BIENVENUE EN VIRGINIE
TENNESSEE L'ÉTAT DES VOLONTAIRES VOUS ACCUEILLE
- Hé! Hé! - Hé! Hé!
'Cine se demande si elle ressemble à sa mère.
Si elle a le même sourire, le même rire, quelque chose.
Tu es belle.
Merci.
- Elle aimera ça? - Elle aimera ça?
Es-tu prête?
À voir Dieu?
Dieu?
Elle nous a créées, non?
Tu seras foudroyée.
BIENVENUE À LA MAISON RACINE ET ANYA
Mon nom est mal épelé.
Bonjour.
Ça va.
C'est mes filles.
De la marijuana, je n'y crois pas.
C'est pour la douleur.
Moderne.
Pardon pour la fumée.
C'est pour la douleur.
Tu vois?
Contente que vous soyez là.
J'ai dicté le message à l'infirmière.
On a aimé ton ''bienvenue''.
Laide, mais je ne mords pas.
Rapprochez-vous que je vous touche.
Mes filles.
Comment ça va, maman?
Tu sais…
moribonde.
Oui, oui.
Je vois ça.
On travaille dans un bureau.
'Naia a un petit ami.
Elle a autre chose aussi.
Pardon?
Rien.
Elle ne dit rien.
Bonjour, maman.
Je ne t'ai pas écrit, Naia, parce que tu es très émotive.
Depuis que tu es toute petite.
J'ai eu peur de te perturber.
Je me suis fait passer pour morte.
Qui veut d'une maman
toute brûlée, qui a l'air d'un alligator?
Que s'est-il passé?
Mon doux.
Mon petit.
Mon petit.
Eh bien…
C'était un…
Un jour ordinaire.
Je cuisinais pour vous dans la cuisine…
Encore une fois.
Je prie à présent.
''Qu'il y ait une branche qui toque sur la fenêtre.''
Même s'il n'y a pas d'arbre près des fenêtres.
Peut-être le chien du voisin?
Il n'y avait rien là qu'une femme épuisée.
Il était là, debout.
Le visage impassible comme du pain blanc, et il a dit…
"Salut."
Il venait d'entrer dans la toilette.
Malgré l'ordonnance restrictive.
Que pouvais-je dire?
Lui rappeler qu'il n'avait pas le droit
de s'approcher à moins de cent mètres…
ou : "Je préparais le souper."
Ou…
Le laisser me toucher.
Il a un côté tendre.
Vous devez comprendre.
Les hommes comme votre père ont un côté tendre.

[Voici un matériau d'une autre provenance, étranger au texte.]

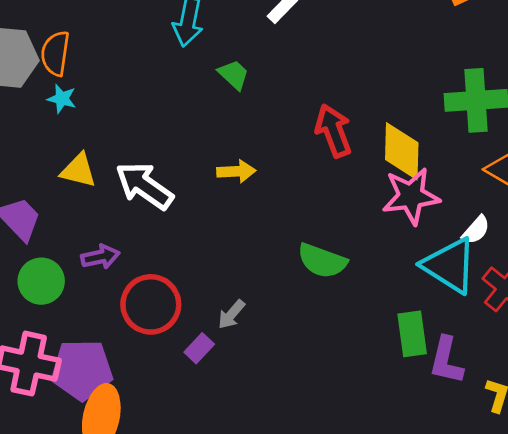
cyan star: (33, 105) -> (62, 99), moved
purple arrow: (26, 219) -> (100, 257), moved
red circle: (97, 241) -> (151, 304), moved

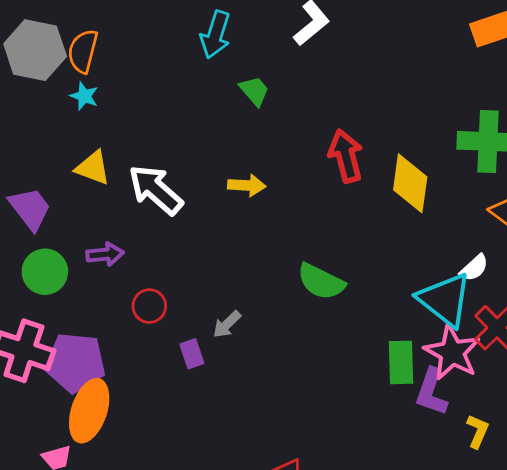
pink star: (411, 196) -> (452, 352), moved, turned 30
red circle: (151, 304) -> (149, 306), size x0.6
purple rectangle: (199, 348) -> (192, 354), turned -68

Il vous dit que c'est un jeu.
Réveillons maman.
Vos cicatrices…
viennent d'avoir essayé d'éteindre le feu.
'Naia, tu as les pires brûlures car tu as tout fait pour me sauver.
J'ai mal au cœur.
Ça va aller.
Elle est juste… Tu sais.
Tu as toujours été ma grande, Racine.